→ What this task involves
Please list the everyday things that the text on daily routine names as examples of what we treat as necessary in life.

→ Text provided
○ ○ ○ ○ ○

We all quite often attach a particular importance to all the elements of
routine that we are used to perceive as a necessary stuff in our life. Our job,
our salary, our house, our roommates, our taxes, our car and so on, this list
can keep going to the infinity I guess. The point is that all the things provoke
a lot of worry if we can’t make through with them. Because we see this stuff as
something with properties of high importance and value.
But there is always a possibility to get into a situation when all that routine can become just a nonsensical trash that you will never appreciate as high as you did before.
Today I had to say goodbye to my mom. She had left my city and went home to Ukraine. When we were waiting for the bus that my mom had to go by, I was thinking about what could happen if the transport didn’t arrive. I actually had such situation at one time and I definitely didn’t have any wish to get into the same story again. For the first time in my story, my bus hadn’t come but I had a solution, because I could just come back home and the next morning go to the bus terminal and gain my money back. But tomorrow my mom’s visa must finish its actuality, so she couldn’t get such easy chance that I had in my case. Of course today when we were staying in the terminal I worried a little bit, especially when I had noticed that the bus was late. Actually here is a normal thing if your transport arrives at the time when it should depart already.
I told before about a job I work at. Yesterday I wrote a report to
leave, but I have to keep working for two weeks yet before I can go. Last two
days I thought about how difficult it should be.

○ ○ ○ ○ ○

→ Stored data

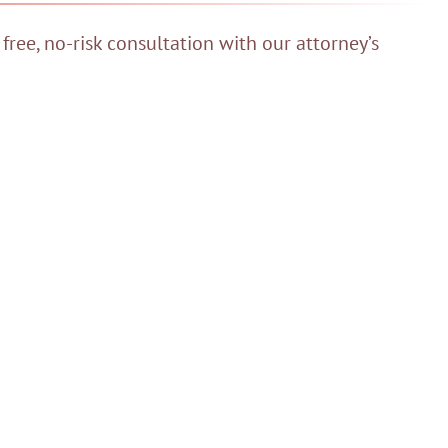
 free, no-risk consultation with our attorney’s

○ ○ ○ ○ ○

→ Output for this exercise
- Job
- Salary
- House
- Roommates
- Taxes
- Car